Business

Biden hedges inflation backlash with focus on Fed

President Biden’s relationship with the Federal Reserve has come under the spotlight as the White House touts the central bank’s leadership of the fight against inflation. 

Biden met with Fed Chair Jerome Powell at the White House on Tuesday as the administration touts its efforts to curb rising prices. The meeting came one day after the White House laid out a plan for fighting inflation focused on allowing the Fed to act without interference from the administration.

“My plan … starts with a simple proposition: respect the Fed, respect the Fed’s independence, which I have done and will continue to do,” Biden said in the Oval Office ahead of his meeting with Powell, who was sworn in last week for a second term leading the central bank.

The president added he would give Fed leaders, most of whom he appointed to the bank, ”the space they need to do their job” and “not interfere with their critically important work.”

While Biden did not specifically mention the Fed’s ongoing series of interest rate hikes, the president appeared to send an unmistakable message of support for the central bank’s attempts to slow price growth.

The Fed has already raised its baseline interest rate range by 0.75 percentage points, is on track to hike rates by another 1 percentage point before the end of the summer, and could be forced to go even higher if supply chain issues and the war in Russia add new shocks to the economy.

Experts say that Biden’s emphasis on the Fed’s independence is meant to signal he is serious about fighting inflation even if it means a politically inconvenient slowdown in job gains and economic growth before the midterm elections.

“From the White House’s perspective, I think it’s an all-hands-on-deck situation,” said Derek Tang, co-founder and economist at research firm Monetary Policy Analytics, in a Tuesday interview.

“The Democrats are facing a very precarious situation with the midterms given their poor polling on inflation but also the economy,” he continued. “The general mood is very poor, despite the fact that the economy is quite strong.”

Biden’s approval ratings and consumer confidence have both plunged throughout the year despite a gain of 8.5 million jobs, rapid wage growth and sturdy consumer spending since the president took office.

Republicans have zeroed in on high inflation as they campaign to capture majorities in the House and Senate, giving Democrats little time to make a dent in rising prices.

As the Fed hikes rates and households and businesses face higher borrowing costs, firms may have to charge lower prices for goods and services. But if supply chain issues and other obstacles beyond the Fed’s control keep forcing prices higher, the bank could tip the economy into recession as it raises rates to keep pace.

Biden’s approach distinguishes him from previous presidents, including former President Trump, who pressured the central bank not to hike interest rates for their own political aims.

Former Presidents Lyndon B. Johnson, Richard Nixon and Ronald Reagan all also pushed their respective Fed chairman against raising interest rates during their tenures, laying the groundwork for the inflation crisis of the late 1970s and early 80s.

But by summoning the Fed chair to prove his mettle on inflation, Biden is following in the footsteps of his predecessors with a careful political hedge: using the bully pulpit to boost pressure on the Fed while deflecting political consequences from the White House.

“It’s interdependence. The president and the White House always need someone to blame. The Fed is a natural target for blame,” said Sarah Binder, senior fellow at the Brookings Institution and co-author of “The Myth of Independence: How Congress Governs the Federal Reserve.”

“At the same time, the Fed does need strong political support — probably public support, if not behind the scenes support — to know that they’re going to be supported when they raise rates, because everybody has to believe that the Fed is going to do what it takes.”

Powell has pledged for months the Fed will keep hiking rates until inflation is on its way down toward the bank’s 2 percent annual target, a fight he said could bring “pain” to the U.S. economy.

He has also expressed deep admiration for former Fed Chairman Paul Volcker, who led the bank to induce a recession in the early 1980s to bring inflation under control. Though inflation is lower now and the economy is much stronger than it was before the 1980s shock, Powell has suggested he would lead by his Volcker’s example lest inflation spiral higher.

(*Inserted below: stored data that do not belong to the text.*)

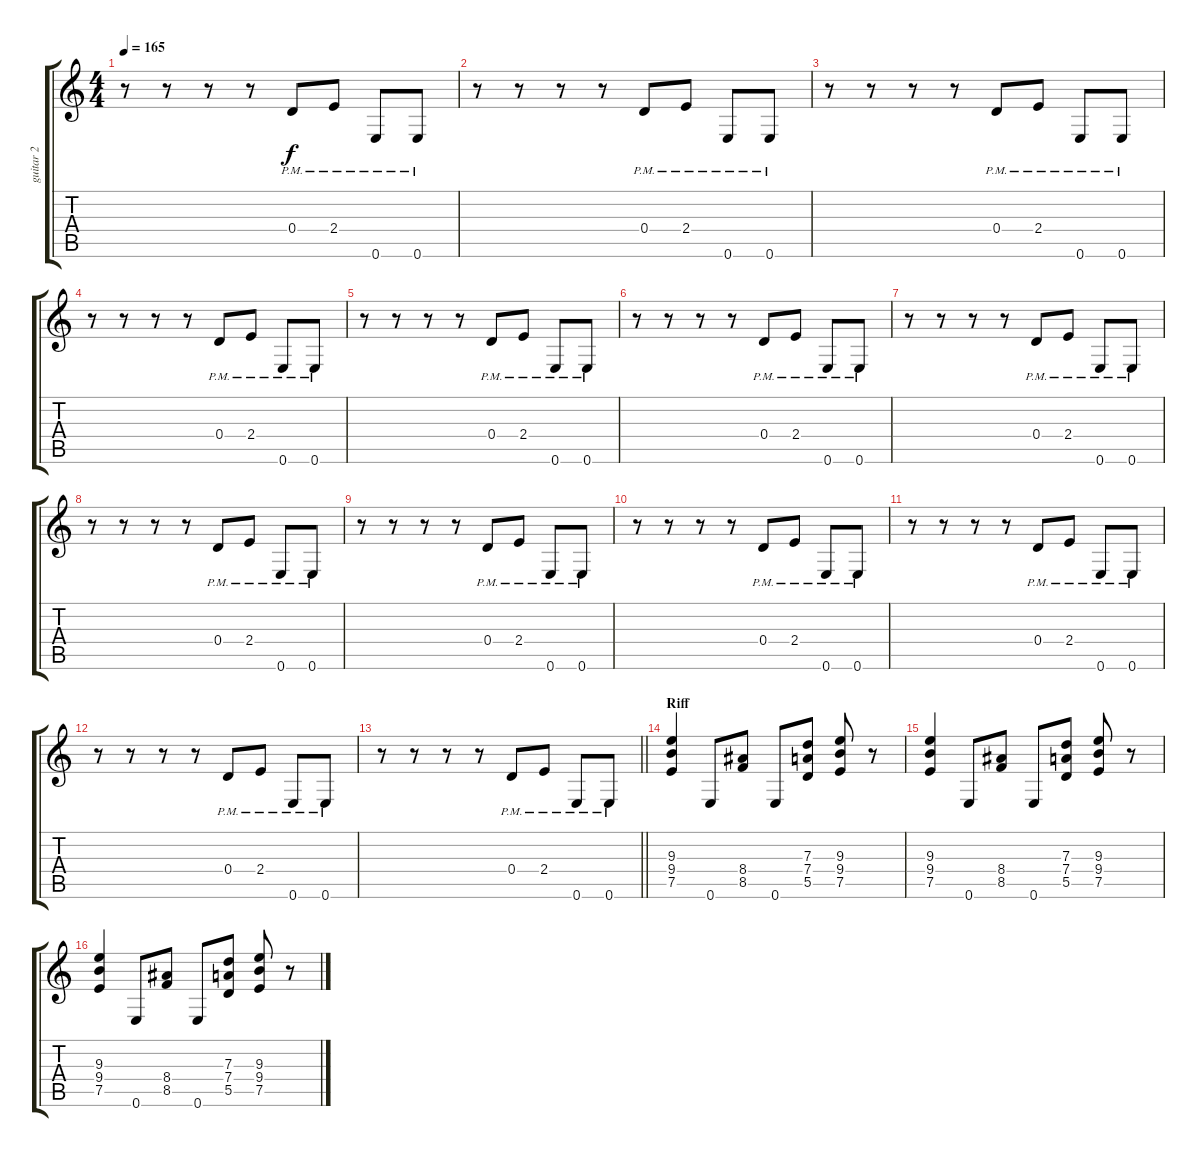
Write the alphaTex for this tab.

\track ("guitar 2" "guitar 2") {instrument distortionguitar}
\staff {score tabs}
\tuning (E4 B3 G3 D3 A2 E2) {hide}
\ts (4 4)
\tempo 165
\clef g2
\ks c
r.8{dy f} r.8 r.8 r.8 0.4{pm}.8 2.4{pm}.8 0.6{pm}.8 0.6{pm}.8 |
r.8 r.8 r.8 r.8 0.4{pm}.8 2.4{pm}.8 0.6{pm}.8 0.6{pm}.8 |
r.8 r.8 r.8 r.8 0.4{pm}.8 2.4{pm}.8 0.6{pm}.8 0.6{pm}.8 |
r.8 r.8 r.8 r.8 0.4{pm}.8 2.4{pm}.8 0.6{pm}.8 0.6{pm}.8 |
r.8 r.8 r.8 r.8 0.4{pm}.8 2.4{pm}.8 0.6{pm}.8 0.6{pm}.8 |
r.8 r.8 r.8 r.8 0.4{pm}.8 2.4{pm}.8 0.6{pm}.8 0.6{pm}.8 |
r.8 r.8 r.8 r.8 0.4{pm}.8 2.4{pm}.8 0.6{pm}.8 0.6{pm}.8 |
r.8 r.8 r.8 r.8 0.4{pm}.8 2.4{pm}.8 0.6{pm}.8 0.6{pm}.8 |
r.8 r.8 r.8 r.8 0.4{pm}.8 2.4{pm}.8 0.6{pm}.8 0.6{pm}.8 |
r.8 r.8 r.8 r.8 0.4{pm}.8 2.4{pm}.8 0.6{pm}.8 0.6{pm}.8 |
r.8 r.8 r.8 r.8 0.4{pm}.8 2.4{pm}.8 0.6{pm}.8 0.6{pm}.8 |
r.8 r.8 r.8 r.8 0.4{pm}.8 2.4{pm}.8 0.6{pm}.8 0.6{pm}.8 |
\barLineRight lightlight
r.8 r.8 r.8 r.8 0.4{pm}.8 2.4{pm}.8 0.6{pm}.8 0.6{pm}.8 |
\section ("" "Riff")
(9.3 9.4 7.5).4 0.6.8 (8.4 8.5).8 0.6.8 (7.3 7.4 5.5).8 (9.3 9.4 7.5).8 r.8 |
(9.3 9.4 7.5).4 0.6.8 (8.4 8.5).8 0.6.8 (7.3 7.4 5.5).8 (9.3 9.4 7.5).8 r.8 |
(9.3 9.4 7.5).4 0.6.8 (8.4 8.5).8 0.6.8 (7.3 7.4 5.5).8 (9.3 9.4 7.5).8 r.8
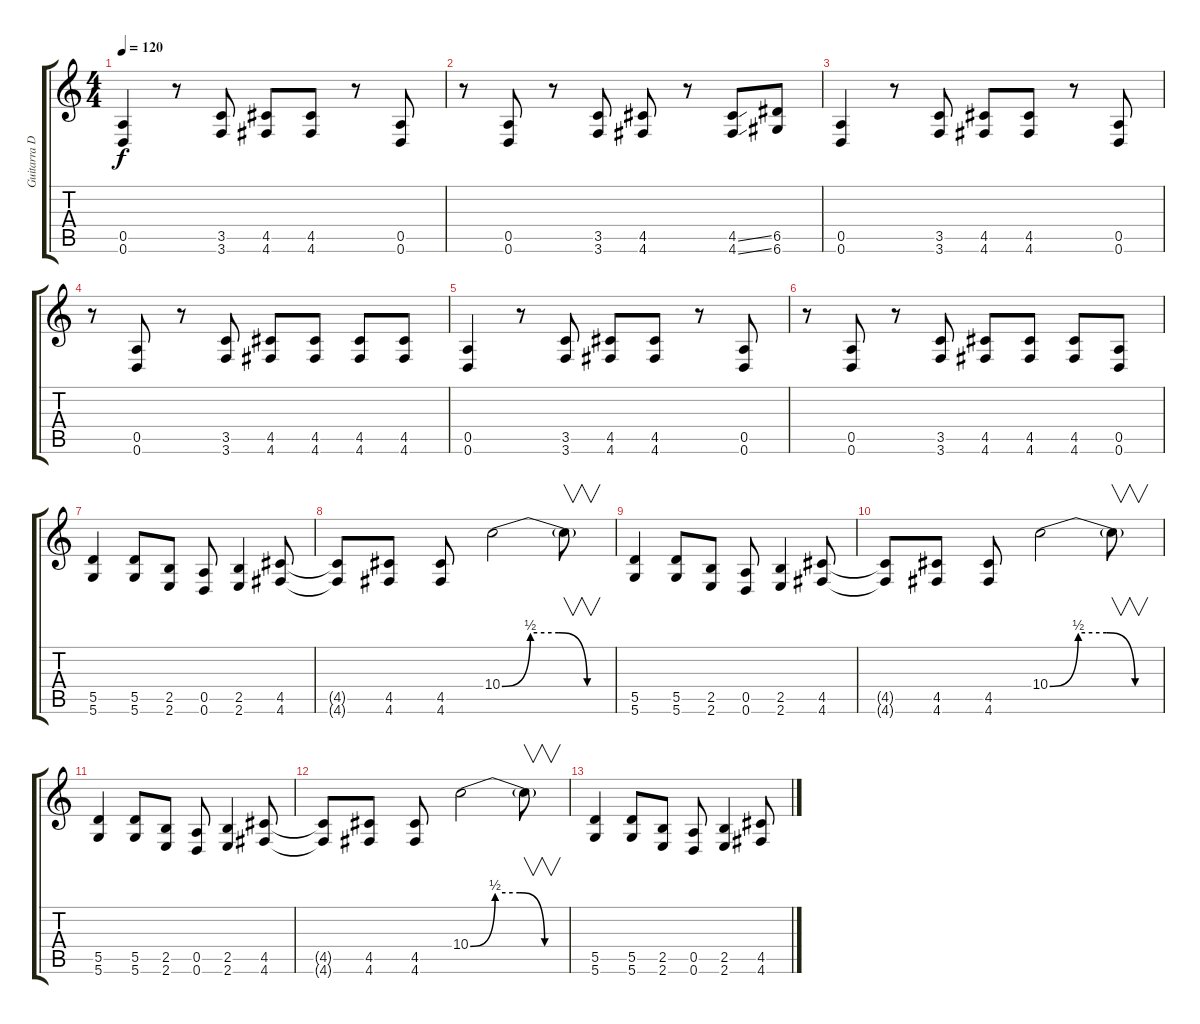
\track ("Guitarra Distorcida 2" "Guitarra D") {instrument distortionguitar}
\staff {score tabs}
\tuning (E4 B3 G3 D3 A2 D2) {hide}
\ts (4 4)
\tempo 120
\clef g2
\ks c
(0.5 0.6).4{dy f} r.8 (3.5 3.6).8 (4.5 4.6).8 (4.5 4.6).8 r.8 (0.5 0.6).8 |
r.8 (0.5 0.6).8 r.8 (3.5 3.6).8 (4.5 4.6).8 r.8 (4.5{ss} 4.6{ss}).8 (6.5 6.6).8 |
(0.5 0.6).4 r.8 (3.5 3.6).8 (4.5 4.6).8 (4.5 4.6).8 r.8 (0.5 0.6).8 |
r.8 (0.5 0.6).8 r.8 (3.5 3.6).8 (4.5 4.6).8 (4.5 4.6).8 (4.5 4.6).8 (4.5 4.6).8 |
(0.5 0.6).4 r.8 (3.5 3.6).8 (4.5 4.6).8 (4.5 4.6).8 r.8 (0.5 0.6).8 |
r.8 (0.5 0.6).8 r.8 (3.5 3.6).8 (4.5 4.6).8 (4.5 4.6).8 (4.5 4.6).8 (0.5 0.6).8 |
(5.5 5.6).4 (5.5 5.6).8 (2.5 2.6).8 (0.5 0.6).8 (2.5 2.6).4 (4.5 4.6).8 |
(4.5{t} 4.6{t}).8 (4.5 4.6).8 (4.5 4.6).8 10.4{be (custom 0 0 15 2 30 2 45 0 60 0)}.2 10.4{t}.8{v} |
(5.5 5.6).4 (5.5 5.6).8 (2.5 2.6).8 (0.5 0.6).8 (2.5 2.6).4 (4.5 4.6).8 |
(4.5{t} 4.6{t}).8 (4.5 4.6).8 (4.5 4.6).8 10.4{be (custom 0 0 15 2 30 2 45 0 60 0)}.2 10.4{t}.8{v} |
(5.5 5.6).4 (5.5 5.6).8 (2.5 2.6).8 (0.5 0.6).8 (2.5 2.6).4 (4.5 4.6).8 |
(4.5{t} 4.6{t}).8 (4.5 4.6).8 (4.5 4.6).8 10.4{be (custom 0 0 15 2 30 2 45 0 60 0)}.2 10.4{t}.8{v} |
(5.5 5.6).4 (5.5 5.6).8 (2.5 2.6).8 (0.5 0.6).8 (2.5 2.6).4 (4.5 4.6).8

Biden has sought to embrace the medicine for inflation without the potential side effects, but Fed experts say his attempt to put the central bank in front of the inflation fight may do little to shield him from political consequences.

“While it is intuitively true that the Fed is independent and the president cannot tell it what to do, he is the lead figure for the economy to whom most Americans look,” said Karen Shaw Petrou, managing partner of Federal Financial Analytics. She cited former President Carter losing his 1980 reelection bid to Reagan despite his appointment of Volcker, whose attempts to curb inflation did not prevent Reagan from winning another term in 1984.

Biden has also appointed four of the six members of the Fed board, including his renomination of Powell, elevation of Fed Vice Chair Lael Brainard, and additions of Fed Governors Lisa Cook and Philip Jefferson. 

“They’ll want to call it the Powell Fed, but Republicans will want to call it the Biden Fed,” Binder said.

“It’s a little harder for Biden to blame the Fed if he can be accused of handpicking Fed officials.”